We come at the end to Lear’s alienation from the society that had pitched him heartlessly into the world. A long political essay might be written on the fate of Mr. Discobbolos, the perfect bourgeois who contains the conflict between the idea of the sublime as domestic and the knowledge that domesticity is a prison: Lear’s case too. The Discobboloses are wavering expatriates as Lear himself was. Their tension is too much to endure. Mr. Discobbolos is a Humpty Dumpty who decides to blow himself and his family to “thousands of bits in the sky so blue” and, as Mr. Byrom says, this is the only occasion in a mature work in which three kinds of murder are decided on—suicide, wife murder, and infanticide. Pretty grim. (Was it Balzac who spoke of revenge as one of the privileges of the artist?)

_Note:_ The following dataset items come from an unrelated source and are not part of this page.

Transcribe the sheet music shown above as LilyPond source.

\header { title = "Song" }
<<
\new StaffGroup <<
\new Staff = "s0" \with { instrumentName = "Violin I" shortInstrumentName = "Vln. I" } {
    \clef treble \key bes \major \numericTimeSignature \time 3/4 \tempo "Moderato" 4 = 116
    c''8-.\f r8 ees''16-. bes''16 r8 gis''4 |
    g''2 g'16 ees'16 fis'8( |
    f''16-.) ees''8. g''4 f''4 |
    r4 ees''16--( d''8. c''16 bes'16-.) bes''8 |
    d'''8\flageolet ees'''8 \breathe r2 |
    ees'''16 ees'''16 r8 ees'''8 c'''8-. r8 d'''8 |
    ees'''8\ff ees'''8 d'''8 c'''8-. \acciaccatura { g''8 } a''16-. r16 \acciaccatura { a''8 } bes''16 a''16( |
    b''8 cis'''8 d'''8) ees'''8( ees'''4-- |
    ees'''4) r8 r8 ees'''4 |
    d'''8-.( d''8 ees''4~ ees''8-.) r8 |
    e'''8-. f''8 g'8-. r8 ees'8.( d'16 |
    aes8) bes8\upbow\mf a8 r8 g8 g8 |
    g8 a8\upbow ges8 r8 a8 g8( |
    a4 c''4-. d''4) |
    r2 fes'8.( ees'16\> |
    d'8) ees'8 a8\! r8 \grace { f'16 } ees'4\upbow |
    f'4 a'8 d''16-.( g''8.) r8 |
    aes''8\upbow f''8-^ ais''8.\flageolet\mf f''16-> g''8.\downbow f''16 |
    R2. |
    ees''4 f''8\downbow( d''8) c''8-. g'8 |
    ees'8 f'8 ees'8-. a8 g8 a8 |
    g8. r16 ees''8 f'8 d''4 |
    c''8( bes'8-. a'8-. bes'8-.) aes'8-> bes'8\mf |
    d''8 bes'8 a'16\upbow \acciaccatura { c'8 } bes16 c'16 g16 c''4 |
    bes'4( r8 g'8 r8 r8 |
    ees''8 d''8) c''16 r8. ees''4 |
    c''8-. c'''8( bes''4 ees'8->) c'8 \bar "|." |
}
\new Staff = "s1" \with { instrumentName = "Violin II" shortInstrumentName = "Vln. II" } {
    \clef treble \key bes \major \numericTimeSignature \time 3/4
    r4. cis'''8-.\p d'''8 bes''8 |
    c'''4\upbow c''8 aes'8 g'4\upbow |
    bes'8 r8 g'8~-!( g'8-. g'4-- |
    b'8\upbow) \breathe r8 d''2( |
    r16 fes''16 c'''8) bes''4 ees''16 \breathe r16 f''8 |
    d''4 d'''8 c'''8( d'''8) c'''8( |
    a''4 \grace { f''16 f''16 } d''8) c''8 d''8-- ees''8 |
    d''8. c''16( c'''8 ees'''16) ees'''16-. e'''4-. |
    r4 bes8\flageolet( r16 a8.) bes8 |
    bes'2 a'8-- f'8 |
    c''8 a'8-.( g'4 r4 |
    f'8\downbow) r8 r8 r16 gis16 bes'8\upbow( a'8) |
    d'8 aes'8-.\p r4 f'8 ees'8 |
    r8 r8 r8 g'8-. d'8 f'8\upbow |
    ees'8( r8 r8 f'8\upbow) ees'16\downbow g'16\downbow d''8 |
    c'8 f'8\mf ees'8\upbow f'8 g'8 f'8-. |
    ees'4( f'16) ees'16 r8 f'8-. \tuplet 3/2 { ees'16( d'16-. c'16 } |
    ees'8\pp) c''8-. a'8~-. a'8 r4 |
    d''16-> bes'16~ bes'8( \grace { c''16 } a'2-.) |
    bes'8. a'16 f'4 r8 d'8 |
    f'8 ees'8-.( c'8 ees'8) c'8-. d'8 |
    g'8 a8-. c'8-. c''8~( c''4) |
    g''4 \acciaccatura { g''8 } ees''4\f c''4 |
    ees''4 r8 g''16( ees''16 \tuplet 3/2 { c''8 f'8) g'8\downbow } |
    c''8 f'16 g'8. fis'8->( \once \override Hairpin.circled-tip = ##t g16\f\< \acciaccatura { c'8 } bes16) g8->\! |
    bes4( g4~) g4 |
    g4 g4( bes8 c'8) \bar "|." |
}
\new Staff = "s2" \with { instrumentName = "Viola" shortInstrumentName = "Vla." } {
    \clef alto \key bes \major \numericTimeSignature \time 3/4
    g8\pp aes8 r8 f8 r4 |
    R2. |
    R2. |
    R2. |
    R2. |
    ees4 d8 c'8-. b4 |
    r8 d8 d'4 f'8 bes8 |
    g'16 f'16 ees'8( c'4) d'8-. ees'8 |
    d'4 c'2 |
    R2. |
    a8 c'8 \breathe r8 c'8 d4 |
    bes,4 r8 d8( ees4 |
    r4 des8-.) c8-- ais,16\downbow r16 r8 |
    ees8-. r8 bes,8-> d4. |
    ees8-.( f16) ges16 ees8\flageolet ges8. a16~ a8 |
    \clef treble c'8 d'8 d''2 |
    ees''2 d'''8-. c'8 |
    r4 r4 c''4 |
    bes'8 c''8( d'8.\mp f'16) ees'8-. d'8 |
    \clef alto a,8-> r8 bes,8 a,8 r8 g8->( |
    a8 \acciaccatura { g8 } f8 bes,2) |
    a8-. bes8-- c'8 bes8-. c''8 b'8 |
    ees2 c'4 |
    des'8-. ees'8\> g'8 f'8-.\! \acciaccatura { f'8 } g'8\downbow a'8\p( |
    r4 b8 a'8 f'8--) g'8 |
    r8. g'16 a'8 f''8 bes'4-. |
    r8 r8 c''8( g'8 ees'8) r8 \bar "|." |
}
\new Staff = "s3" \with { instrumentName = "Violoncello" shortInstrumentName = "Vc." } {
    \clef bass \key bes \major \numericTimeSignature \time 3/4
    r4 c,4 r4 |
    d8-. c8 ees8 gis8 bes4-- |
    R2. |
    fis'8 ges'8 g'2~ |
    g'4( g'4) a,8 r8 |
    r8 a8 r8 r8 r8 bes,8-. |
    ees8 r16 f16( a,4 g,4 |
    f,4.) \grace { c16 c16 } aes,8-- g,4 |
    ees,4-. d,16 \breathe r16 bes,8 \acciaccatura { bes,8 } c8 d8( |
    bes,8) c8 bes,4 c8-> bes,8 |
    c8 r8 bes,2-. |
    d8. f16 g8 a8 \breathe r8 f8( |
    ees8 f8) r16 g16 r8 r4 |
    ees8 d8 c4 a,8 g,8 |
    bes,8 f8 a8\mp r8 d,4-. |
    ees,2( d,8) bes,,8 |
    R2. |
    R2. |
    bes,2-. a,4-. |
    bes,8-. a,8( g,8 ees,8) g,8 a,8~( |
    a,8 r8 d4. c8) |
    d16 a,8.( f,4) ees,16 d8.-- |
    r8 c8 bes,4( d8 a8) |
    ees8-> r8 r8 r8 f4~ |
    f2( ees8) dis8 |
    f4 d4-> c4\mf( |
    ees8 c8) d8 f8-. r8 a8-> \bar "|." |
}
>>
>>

The amusing thing is that the poem was set going by the elderly Lear’s fury with a German who had built a monstrous hotel at San Remo which spoiled Lear’s view, but of course a mere liver attack may set off the gunpowder of a lifetime. Society had better learn that it cannot play nasty tricks on children: they will fight back, sometimes in words of genius. These words happened to be nonsense, which is perhaps a form of a childish welcome to terrorism: but he was imaginative, not cynical as the author of “Little Willie in the best of sashes” was. We can see why the wounded Tennyson and the martyred Ruskin found Mr. Lear so pleasant to know. We must be grateful for Mr. Byrom’s prose and his perceptions.